Like most religions, both of these systems have specific practices. Within Hinduism is the practice of yoga, a collection of various practices of “self-discipline, training, meditation, devotion, and concentration” which are supposed to connect the practitioner “with the Divine” (Eastman, 1993, p. 4). Another practice is the revering of cows and cattle to the point of imposing “penalties on those who slaughtered them” (Hopefe, 1994, p. 92). A third practice of Hinduism is a form of purification ritual, performed before worship: in orthodox Hinduism, the worshiper “must touch the purifying waters [of a stream] before he worships” (Chakravarty, 1978, p. 47).

In Jainism they enlarged on the Hindu practice of preserving cattle – they believe all forms of life are sacred and “were to be loved and preserved whenever possible,” a concept known as ahimsa (Hopfe, 1994, p. 94) – this means that Jains revere all life. This in turn leads to another practice which is, for them, founded in religion: vegetarianism. The notion of ahimsa gives rise to a belief which is also a practice: nonviolence (Chakravarty, 1978, p. 45). These more strict versions of Hindu practices, along with Jainism’s rejection of sacrifice and caste systems, are the main distinctions between Hinduism and Jainism. In most other ways, however, the two belief systems are very similar in terms of beliefs, sacred texts, pantheons, and other practices, such as yoga. It should be mentioned that the beliefs of Jainism influenced mainstream Hinduism, resulting in a loosening of “the shakes of caste” (Chakravarty, 1978, p. 45). Jainism also put an end to other extreme practices of mainstream Hinduism such as suttee, “the immolation of widows on their husbands’ funeral pyres” (Chakravarty, 1978, p. 45).

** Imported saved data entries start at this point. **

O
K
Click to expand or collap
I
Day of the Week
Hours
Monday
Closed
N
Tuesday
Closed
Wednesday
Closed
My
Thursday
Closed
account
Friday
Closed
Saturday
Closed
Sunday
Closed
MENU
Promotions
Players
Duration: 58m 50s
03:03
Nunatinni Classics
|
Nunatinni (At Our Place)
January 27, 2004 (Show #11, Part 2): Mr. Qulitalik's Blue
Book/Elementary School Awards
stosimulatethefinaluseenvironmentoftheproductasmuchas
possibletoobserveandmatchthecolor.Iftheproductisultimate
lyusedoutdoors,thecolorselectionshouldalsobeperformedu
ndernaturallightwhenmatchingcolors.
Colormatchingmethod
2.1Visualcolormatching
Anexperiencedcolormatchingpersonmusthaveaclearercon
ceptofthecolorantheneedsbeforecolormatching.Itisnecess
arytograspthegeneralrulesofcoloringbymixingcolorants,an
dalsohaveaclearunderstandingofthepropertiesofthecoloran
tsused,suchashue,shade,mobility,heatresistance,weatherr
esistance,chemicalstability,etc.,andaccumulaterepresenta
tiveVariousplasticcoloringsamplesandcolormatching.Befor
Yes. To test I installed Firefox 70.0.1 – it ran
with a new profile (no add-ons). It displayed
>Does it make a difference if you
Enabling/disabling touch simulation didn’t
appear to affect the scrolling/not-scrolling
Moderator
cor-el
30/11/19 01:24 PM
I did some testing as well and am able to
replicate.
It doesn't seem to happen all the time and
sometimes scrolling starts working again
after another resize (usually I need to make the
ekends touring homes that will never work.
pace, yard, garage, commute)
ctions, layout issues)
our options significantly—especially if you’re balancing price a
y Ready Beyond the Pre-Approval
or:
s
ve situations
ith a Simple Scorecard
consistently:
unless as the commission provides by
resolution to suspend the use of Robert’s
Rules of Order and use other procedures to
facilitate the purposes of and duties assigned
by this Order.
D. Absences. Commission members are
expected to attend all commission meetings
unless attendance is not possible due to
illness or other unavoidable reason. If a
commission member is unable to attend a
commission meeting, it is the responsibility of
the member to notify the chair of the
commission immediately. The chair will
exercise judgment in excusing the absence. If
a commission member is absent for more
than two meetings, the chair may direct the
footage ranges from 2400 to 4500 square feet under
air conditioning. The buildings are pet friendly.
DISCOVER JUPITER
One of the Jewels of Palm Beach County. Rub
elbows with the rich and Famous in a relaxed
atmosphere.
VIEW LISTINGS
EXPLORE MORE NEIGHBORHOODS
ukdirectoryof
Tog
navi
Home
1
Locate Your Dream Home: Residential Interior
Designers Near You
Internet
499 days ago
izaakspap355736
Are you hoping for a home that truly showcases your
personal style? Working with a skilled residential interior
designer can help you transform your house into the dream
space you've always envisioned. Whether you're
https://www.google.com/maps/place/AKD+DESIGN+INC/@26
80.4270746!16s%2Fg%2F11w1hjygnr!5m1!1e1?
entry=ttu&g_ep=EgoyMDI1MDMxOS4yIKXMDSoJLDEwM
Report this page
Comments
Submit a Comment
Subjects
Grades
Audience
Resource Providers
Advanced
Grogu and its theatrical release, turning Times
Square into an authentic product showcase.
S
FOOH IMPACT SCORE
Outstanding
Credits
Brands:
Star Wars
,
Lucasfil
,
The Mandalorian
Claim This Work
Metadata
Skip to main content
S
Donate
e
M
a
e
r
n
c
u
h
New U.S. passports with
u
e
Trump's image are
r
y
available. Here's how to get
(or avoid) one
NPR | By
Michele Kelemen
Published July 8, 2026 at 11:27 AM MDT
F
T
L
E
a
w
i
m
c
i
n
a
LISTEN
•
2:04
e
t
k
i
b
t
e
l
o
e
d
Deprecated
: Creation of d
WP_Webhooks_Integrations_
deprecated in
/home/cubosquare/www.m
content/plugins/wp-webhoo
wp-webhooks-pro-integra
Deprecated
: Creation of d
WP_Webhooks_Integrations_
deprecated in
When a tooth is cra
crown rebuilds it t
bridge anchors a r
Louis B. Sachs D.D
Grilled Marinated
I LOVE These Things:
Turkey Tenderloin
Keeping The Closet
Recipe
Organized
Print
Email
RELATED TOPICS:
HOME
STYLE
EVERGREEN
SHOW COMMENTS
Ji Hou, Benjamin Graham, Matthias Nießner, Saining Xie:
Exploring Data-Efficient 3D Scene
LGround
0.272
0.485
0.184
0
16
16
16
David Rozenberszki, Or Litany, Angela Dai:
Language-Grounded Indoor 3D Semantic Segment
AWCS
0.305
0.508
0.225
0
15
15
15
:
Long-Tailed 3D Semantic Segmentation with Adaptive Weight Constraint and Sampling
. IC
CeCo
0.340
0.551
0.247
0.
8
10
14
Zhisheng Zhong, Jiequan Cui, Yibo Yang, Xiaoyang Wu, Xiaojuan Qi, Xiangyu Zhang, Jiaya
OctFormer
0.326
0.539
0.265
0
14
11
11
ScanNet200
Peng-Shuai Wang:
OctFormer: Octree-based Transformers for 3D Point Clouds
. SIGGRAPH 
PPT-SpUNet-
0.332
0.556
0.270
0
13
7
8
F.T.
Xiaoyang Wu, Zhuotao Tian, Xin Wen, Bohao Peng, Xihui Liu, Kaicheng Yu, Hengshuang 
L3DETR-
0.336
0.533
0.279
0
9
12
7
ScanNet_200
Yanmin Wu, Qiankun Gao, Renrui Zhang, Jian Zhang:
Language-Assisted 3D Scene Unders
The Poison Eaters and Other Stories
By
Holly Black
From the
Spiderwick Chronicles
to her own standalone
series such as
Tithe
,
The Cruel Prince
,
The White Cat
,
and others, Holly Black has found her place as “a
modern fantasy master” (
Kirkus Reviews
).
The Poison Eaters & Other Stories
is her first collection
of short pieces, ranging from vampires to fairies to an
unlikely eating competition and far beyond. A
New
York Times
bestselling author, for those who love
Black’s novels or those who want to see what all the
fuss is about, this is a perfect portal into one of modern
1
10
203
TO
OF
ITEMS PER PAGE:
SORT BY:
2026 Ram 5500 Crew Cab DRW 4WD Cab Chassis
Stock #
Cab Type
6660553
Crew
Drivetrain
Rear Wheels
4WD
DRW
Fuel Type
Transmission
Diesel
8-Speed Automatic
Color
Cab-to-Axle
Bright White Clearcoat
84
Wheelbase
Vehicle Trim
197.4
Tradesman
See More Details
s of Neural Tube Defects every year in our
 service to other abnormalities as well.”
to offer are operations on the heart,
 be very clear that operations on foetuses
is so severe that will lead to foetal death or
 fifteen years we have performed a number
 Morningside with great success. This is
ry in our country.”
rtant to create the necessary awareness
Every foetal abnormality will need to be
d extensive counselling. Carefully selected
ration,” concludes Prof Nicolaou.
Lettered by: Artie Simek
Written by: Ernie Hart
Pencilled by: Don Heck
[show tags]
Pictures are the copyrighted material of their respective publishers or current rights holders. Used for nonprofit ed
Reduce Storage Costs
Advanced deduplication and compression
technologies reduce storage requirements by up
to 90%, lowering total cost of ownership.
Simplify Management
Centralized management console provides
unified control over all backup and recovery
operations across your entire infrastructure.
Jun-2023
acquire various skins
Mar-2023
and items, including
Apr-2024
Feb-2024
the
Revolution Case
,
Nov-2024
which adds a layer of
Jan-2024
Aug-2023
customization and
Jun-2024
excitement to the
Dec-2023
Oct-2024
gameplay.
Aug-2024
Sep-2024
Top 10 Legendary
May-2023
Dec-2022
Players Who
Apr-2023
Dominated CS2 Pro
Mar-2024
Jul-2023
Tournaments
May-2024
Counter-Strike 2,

Both religions are still exist today. Hinduism, with its seemingly endless pantheon of both major and minor gods, is significantly larger and more significant than Jainism. It is predominantly still practiced in India, though with globalization and immigration it has spread to other parts of the globe. Mahatma Gandhi brought a lot of positive attention to the religion in the early part of the 1900s. He focused a great deal of attention on ahimsa, the practice of nonviolence and the reference of all life (Chakravarty, 1978, p. 47). As a result, ahimsa is a practice employed by both Hindus and non-Hindus alike. Another Hindu practice which endures but which is not necessarily practiced in the context of Hinduism is yoga. It has entered the field of well-being and is employed as means of building strength and flexibility, though many places do emphasize the spiritual tenets associated with the practice. On the whole, however, Hinduism is still practiced in the form that it developed into during the most influential years of Gandhi, a time by which intense sacrifice and strict caste systems had faded away, though they endure in some ways and places in India.

Jainism, on the other hand, is not as widely practiced as Hinduism. Like Hinduism, the main practices and beliefs of the system have not changed much since their development in the sixth century B.C. (Chakravarty, 1978). One of the reasons it is not widely practiced has been mentioned: the intensity of its ascetic practices. However, it’s worth mentioning that Jainism may partially endure because of its influence on mainstream Hinduism, which “absorbed its concern for asceticism and ahimsa” (Hopfe, 1994, p. 94). Jains are very serious about ahimsa, which takes the form daily in the avoidance of violence, vegetarianism, and strict rules which are intended to preserve life and reduce suffering. For example, tilling of the soil is forbidden “lest it harms even the tiniest of living things” (Chakravarty, 1978, p. 45). In short, though Jainism grew out of Hinduism, it does have significant differences which, in turn, influenced Hinduism.

  • Chakravarty, A. (1978). Quest for the Universal One. In M. Severey (Ed.) Great Religions of the World (pp. 34-49). n.l.: National Geographic Book Service.
  • Eastman, R. (Ed.). (1993). The ways of religion: An introduction to the major traditions (2nd ed.). New York: Oxford University Press.
  • Hopfe, L. (1994). Religions of the world. L.R. Hopfe & L.M. Hopfre, Jr. (Eds.). New York: Macmillan College Publishing Company.